- 実施事項 -
A: 沸騰冷却装置に関する文書のうち、「なお、第2実施形態の伝熱面F」から「幅方向に非対称であってよい。」までの箇所を一字も変えずに書き写してください。
B: 沸騰冷却装置に関する文書の最後の文を受けて、その続きを書いてください。

各凹部12fは、底部に向かうに従って幅の連続的に縮小する形状をなす。図17に示す例では、凹部12fの底部12f1が平坦面で構成される。当該平坦面は、例えば、製造上不可避的に形成される面である。当該平坦面の幅WBは、凹部12fの深さDに残留気泡を好適に生じさせる観点から、できる限り小さいことが好ましい。
以上の変形例2によっても、前述の第2実施形態と同様、沸騰冷却装置1の冷却性能を向上させることができる。また、以上の変形例2によっても、前述の第2実施形態と同様、沸騰伝熱性能の更なる向上と、高温環境での冷媒REのpHの低下による金属腐食、および界面活性剤の分解による問題の解決と、の両立を実現することができる。
4-3.変形例3
第2実施形態では、伝熱面FTAに設けられる凹部が溝である構成が例示されるが、当該構成に限定されない。
図18は、変形例3に係る沸騰冷却装置の伝熱部材12Dを説明するための図である。伝熱部材12Dは、伝熱面FTDを有する。伝熱面FTDは、行列状に配列される複数の凹部12hを有する。以上の変形例3によっても、前述の第2実施形態と同様、沸騰冷却装置1の冷却性能を向上させることができる。また、前述の第2実施形態と同様、沸騰伝熱性能の更なる向上と、高温環境での冷媒REのpHの低下による金属腐食、および界面活性剤の分解による問題の解決と、の両立を実現することができる。なお、複数の凹部12hの配置は、行列状の配置に限定されず、例えば、千鳥配置でもよい。
なお、第2実施形態の伝熱面FTAに設けられる凹部12aは、底部に向かうに従って連続的に幅が縮小するが、底部に向かうに従って段階的に幅が縮小してもよい。また、第2実施形態では、伝熱面FTAに設けられる凹部12aの内壁面が平坦面であるが、凹部12aの内壁面は湾曲または屈曲した面でもよい。さらに、第2実施形態では、凹部12aの断面形状が幅方向に対称であるが、凹部12aの断面形状が幅方向に非対称であってよい。
なお、前述の第2実施形態に関する変形例は、第3実施形態および他の変形例に矛盾の無い範囲で適用され得る。
4-4.変形例4
第3実施形態では、伝熱面FTBは複数の凹部12dおよび複数の凸部12eを有するが、伝熱面FTBは複数の凹部12dおよび複数の凸部12eを有さない平坦面でもよい。つまり、貫通孔12cの内壁面は、平坦面であってもよい。平坦面であっても、冷媒REを用いているため、沸騰伝熱性能の向上と、高温環境での冷媒REのpHの低下による金属腐食、および界面活性剤の分解による問題の解決と、の両立を実現することができる。
また、本願の「伝熱面」の形状は、前述の実施形態で示す形状に限定されず、任意である。したがって、「伝熱面」は、平坦面でなくてもよく、第2実施形態に示す凹凸形状以外の凹凸形状であってもよい。例えば、「伝熱面」の形状は、山形、曲面、または粗面でよい。また、「伝熱面」は、例えば、放熱用フィンの放熱面であってもよい。

- 記録 -
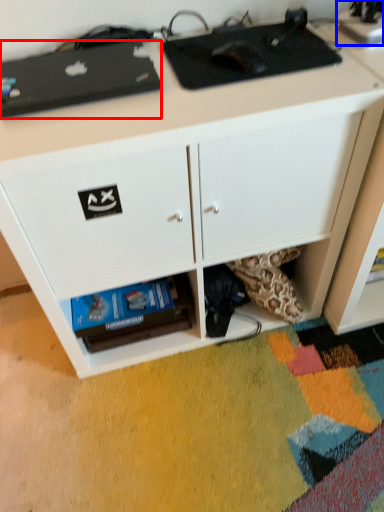
Question: Which of the following is the farthest to the observer, appliance (highlighted by a red box) or appliance (highlighted by a blue box)?

Choices:
 (A) appliance
 (B) appliance

Answer: (B)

- 解答 -
A:
なお、第2実施形態の伝熱面FTAに設けられる凹部12aは、底部に向かうに従って連続的に幅が縮小するが、底部に向かうに従って段階的に幅が縮小してもよい。また、第2実施形態では、伝熱面FTAに設けられる凹部12aの内壁面が平坦面であるが、凹部12aの内壁面は湾曲または屈曲した面でもよい。さらに、第2実施形態では、凹部12aの断面形状が幅方向に対称であるが、凹部12aの断面形状が幅方向に非対称であってよい。

B:
1…沸騰冷却装置、1B…沸騰冷却装置、1C…沸騰冷却装置、10…受熱部、10B…受熱部、11…容器、11B…容器、12…伝熱部材、12A…伝熱部材、12B…伝熱部材、12D…伝熱部材、12a…凹部、12a_1…凹部、12a_2…凹部、12a_3…凹部、12b…凸部、12c…貫通孔、12d…凹部、12d_1…凹部、12d_2…凹部、12d_3…凹部、12e…凸部、12f…凹部、12f1…底部、12g…凸部、12g1…平坦面、12h…凹部、20…凝縮部、20B…凝縮部、21…筐体、21A…筐体、21B…筐体、22…冷却部材、23…放熱フィン、30…蒸気輸送部、30B…蒸気輸送部、31…蒸気管、40…液輸送部、40B…液輸送部、41…液管、100…発熱体、B…気泡、B_1…気泡、B_2…気泡、B_3…気泡、Ba…気泡、Ba1…気泡、Ba2…気泡、Bb…気泡、Bc…気泡、F0…水平面、F1…第1面、F2…第2面、FR…受熱面、FRB…受熱面、FT…伝熱面、FTA…伝熱面、FTB…伝熱面、FTC…伝熱面、FTD…伝熱面、P…中心間距離、R…曲率半径、RE…冷媒、RE0…液面、S10…収容室、S20…凝縮室、S30…第1流路、S40…第2流路、θ…角度。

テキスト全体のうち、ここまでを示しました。